Traitement de la tokophobie grâce à la thérapie cognitive et comportementale

La thérapie cognitive et comportementale (TCC) peut être bénéfique pour gérer la tokophobie. Grâce à des techniques telles que la relaxation, la respiration ou la visualisation, il est possible d’apprivoiser cette phobie. Par exemple, la personne peut apprendre à se représenter mentalement une grotte sécurisante ou un accouchement réussi. Lorsque le moment de l’accouchement arrive, elle pourra alors utiliser ces techniques qu’elle aura intégrées.
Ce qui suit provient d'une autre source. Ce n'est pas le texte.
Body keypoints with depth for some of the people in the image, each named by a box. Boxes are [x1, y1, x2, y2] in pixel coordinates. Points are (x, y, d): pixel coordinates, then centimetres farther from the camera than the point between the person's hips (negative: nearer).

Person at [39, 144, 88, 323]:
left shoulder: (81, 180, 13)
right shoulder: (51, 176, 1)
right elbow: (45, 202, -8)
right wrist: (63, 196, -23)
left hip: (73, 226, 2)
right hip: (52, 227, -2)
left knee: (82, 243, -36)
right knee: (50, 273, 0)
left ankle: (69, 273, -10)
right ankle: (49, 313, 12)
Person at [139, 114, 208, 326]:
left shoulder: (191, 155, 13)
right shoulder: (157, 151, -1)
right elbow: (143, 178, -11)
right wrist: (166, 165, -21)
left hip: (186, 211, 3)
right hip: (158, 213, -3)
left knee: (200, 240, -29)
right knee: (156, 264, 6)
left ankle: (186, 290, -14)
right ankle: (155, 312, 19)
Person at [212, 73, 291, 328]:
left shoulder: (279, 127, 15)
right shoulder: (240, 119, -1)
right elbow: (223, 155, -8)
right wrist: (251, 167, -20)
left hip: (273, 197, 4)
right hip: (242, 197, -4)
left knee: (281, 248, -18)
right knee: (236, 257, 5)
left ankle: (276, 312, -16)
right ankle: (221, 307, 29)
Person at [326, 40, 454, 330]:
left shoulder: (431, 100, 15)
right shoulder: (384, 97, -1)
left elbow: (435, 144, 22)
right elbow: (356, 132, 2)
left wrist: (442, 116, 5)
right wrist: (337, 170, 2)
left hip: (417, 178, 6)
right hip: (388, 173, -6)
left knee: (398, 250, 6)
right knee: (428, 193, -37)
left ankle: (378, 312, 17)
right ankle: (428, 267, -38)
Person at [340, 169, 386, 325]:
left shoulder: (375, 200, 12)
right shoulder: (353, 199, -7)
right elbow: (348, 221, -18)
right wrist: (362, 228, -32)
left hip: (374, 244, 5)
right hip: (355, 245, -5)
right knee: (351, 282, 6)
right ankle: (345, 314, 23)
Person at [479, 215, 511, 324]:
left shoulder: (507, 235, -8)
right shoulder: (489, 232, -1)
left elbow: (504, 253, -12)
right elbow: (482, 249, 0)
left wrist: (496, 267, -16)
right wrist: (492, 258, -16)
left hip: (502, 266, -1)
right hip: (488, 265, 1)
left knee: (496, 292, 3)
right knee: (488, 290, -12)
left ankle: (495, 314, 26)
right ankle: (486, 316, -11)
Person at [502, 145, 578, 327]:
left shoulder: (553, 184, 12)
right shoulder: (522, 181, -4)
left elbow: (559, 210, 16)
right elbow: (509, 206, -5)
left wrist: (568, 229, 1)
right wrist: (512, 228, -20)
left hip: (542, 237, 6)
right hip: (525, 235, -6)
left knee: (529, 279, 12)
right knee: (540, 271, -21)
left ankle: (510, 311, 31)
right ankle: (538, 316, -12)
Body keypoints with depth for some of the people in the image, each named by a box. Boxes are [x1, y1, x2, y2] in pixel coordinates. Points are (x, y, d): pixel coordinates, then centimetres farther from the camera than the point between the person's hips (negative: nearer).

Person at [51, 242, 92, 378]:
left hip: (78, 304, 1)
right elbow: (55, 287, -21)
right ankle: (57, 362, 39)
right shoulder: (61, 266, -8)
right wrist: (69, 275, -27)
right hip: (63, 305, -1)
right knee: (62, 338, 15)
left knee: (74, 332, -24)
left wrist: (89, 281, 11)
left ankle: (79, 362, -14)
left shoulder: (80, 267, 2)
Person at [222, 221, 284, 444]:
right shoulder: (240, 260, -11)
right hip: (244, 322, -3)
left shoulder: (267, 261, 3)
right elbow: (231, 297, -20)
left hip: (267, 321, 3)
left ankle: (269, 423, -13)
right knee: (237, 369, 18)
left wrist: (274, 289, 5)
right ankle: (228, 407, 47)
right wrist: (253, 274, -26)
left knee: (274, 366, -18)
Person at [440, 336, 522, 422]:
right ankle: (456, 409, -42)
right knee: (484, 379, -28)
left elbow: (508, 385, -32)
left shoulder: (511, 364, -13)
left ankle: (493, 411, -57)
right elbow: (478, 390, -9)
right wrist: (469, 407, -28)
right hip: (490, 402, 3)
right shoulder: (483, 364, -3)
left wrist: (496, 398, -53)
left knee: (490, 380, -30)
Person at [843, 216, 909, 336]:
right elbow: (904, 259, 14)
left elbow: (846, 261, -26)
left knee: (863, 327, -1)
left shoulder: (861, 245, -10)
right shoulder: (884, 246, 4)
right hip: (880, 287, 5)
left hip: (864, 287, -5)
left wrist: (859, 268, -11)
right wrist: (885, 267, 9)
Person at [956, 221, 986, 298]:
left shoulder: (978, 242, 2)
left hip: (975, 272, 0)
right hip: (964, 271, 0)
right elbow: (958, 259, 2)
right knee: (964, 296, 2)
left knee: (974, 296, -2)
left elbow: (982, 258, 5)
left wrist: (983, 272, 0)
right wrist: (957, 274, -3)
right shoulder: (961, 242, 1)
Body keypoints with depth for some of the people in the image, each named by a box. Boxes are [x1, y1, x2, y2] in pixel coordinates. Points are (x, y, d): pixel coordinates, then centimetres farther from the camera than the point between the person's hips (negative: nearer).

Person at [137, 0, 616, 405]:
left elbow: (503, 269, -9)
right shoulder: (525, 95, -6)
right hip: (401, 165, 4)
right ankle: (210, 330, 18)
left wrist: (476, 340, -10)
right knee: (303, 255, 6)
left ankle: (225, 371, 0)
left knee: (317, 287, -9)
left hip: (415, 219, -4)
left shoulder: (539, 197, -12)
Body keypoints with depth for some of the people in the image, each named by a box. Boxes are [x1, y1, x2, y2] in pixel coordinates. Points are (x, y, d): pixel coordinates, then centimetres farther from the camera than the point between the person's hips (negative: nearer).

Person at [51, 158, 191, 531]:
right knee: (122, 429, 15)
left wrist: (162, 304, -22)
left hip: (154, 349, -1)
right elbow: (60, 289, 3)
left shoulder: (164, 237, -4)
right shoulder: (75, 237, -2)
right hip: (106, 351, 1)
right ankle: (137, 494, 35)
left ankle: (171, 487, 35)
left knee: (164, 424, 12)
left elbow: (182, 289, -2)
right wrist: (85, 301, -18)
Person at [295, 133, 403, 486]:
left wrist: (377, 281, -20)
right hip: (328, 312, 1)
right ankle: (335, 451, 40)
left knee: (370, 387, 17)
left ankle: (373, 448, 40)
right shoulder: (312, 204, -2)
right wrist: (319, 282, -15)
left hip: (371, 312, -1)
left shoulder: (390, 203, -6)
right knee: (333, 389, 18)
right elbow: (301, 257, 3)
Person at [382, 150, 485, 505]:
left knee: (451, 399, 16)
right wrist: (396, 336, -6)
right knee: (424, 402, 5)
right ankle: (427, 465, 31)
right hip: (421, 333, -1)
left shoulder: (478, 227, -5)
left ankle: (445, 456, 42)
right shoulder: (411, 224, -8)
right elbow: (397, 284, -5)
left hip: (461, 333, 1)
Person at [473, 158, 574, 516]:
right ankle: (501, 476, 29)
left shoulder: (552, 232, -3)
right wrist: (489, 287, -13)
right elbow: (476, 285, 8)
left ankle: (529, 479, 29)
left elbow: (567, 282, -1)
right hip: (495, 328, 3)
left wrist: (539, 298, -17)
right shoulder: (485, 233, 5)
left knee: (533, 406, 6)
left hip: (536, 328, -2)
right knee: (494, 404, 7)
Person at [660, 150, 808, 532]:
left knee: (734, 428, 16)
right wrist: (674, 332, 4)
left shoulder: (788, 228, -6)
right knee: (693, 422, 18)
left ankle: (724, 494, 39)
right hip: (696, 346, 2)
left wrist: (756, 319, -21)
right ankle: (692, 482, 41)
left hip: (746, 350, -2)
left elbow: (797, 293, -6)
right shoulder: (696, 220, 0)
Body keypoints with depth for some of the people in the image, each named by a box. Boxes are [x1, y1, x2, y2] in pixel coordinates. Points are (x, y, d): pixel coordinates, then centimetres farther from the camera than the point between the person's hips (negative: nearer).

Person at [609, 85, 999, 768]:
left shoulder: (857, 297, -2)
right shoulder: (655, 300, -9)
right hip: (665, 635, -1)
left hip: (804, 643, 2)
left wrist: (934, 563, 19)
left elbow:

La TCC offre un accompagnement préventif et préparatoire pour aider les femmes concernées.

Traiter la tokophobie grâce à l’EMDR

Il est possible de recevoir une thérapie de réparation pour les traumatismes passés, en particulier dans le cas de la tokophobie secondaire, par le biais de l’EMDR (Eye Movement Desensitization and Reprocessing). Cette méthode repose sur un état de conscience modifié. La personne raconte son expérience ou se remémore mentalement la situation. Les émotions associées reviennent alors de manière similaire. Le thérapeute accompagne le patient pendant cette phase en lui demandant ce qu’il pourrait dire ou faire pour se sentir mieux. C’est une sorte de reprogrammation du souvenir, qui se fait en temps réel. Il est assez surprenant de constater que cela fonctionne très bien en seulement deux ou trois séances, même pour des événements traumatiques. Dans tous les cas, il est important de parler à un professionnel pour obtenir de l’aide et envisager une grossesse sereinement.